* What the task requires
Please copy out the entries below exactly, beginning with the line that contains "Vstup pre inzerentov" and ending with the line that contains "6 inzerátov", and include nothing outside that span.

* Stored data
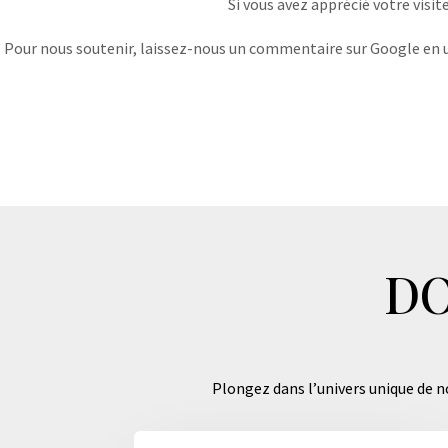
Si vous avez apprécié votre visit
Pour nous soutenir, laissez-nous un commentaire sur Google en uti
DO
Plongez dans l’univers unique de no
...
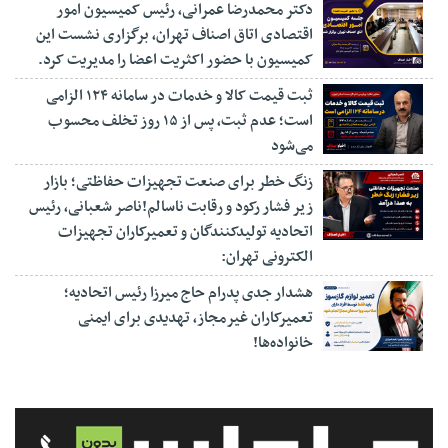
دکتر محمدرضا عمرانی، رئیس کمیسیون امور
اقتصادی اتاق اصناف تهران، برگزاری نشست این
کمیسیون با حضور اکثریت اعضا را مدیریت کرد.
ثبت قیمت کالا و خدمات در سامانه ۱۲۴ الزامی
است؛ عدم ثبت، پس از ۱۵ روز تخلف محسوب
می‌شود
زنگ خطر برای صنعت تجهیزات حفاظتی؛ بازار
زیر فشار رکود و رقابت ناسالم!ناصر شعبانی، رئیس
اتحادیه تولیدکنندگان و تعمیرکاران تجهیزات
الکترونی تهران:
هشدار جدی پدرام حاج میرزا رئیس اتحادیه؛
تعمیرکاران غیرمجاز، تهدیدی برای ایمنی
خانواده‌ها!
==
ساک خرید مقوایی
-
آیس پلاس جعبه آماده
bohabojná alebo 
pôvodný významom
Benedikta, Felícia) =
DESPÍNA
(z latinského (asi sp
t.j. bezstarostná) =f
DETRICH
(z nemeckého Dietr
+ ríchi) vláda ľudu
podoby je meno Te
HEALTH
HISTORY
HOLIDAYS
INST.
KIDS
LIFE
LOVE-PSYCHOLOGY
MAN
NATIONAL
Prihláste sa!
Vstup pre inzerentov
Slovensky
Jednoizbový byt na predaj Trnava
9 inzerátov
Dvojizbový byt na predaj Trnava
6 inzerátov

* Result of the task
Vstup pre inzerentov
Slovensky
Jednoizbový byt na predaj Trnava
9 inzerátov
Dvojizbový byt na predaj Trnava
6 inzerátov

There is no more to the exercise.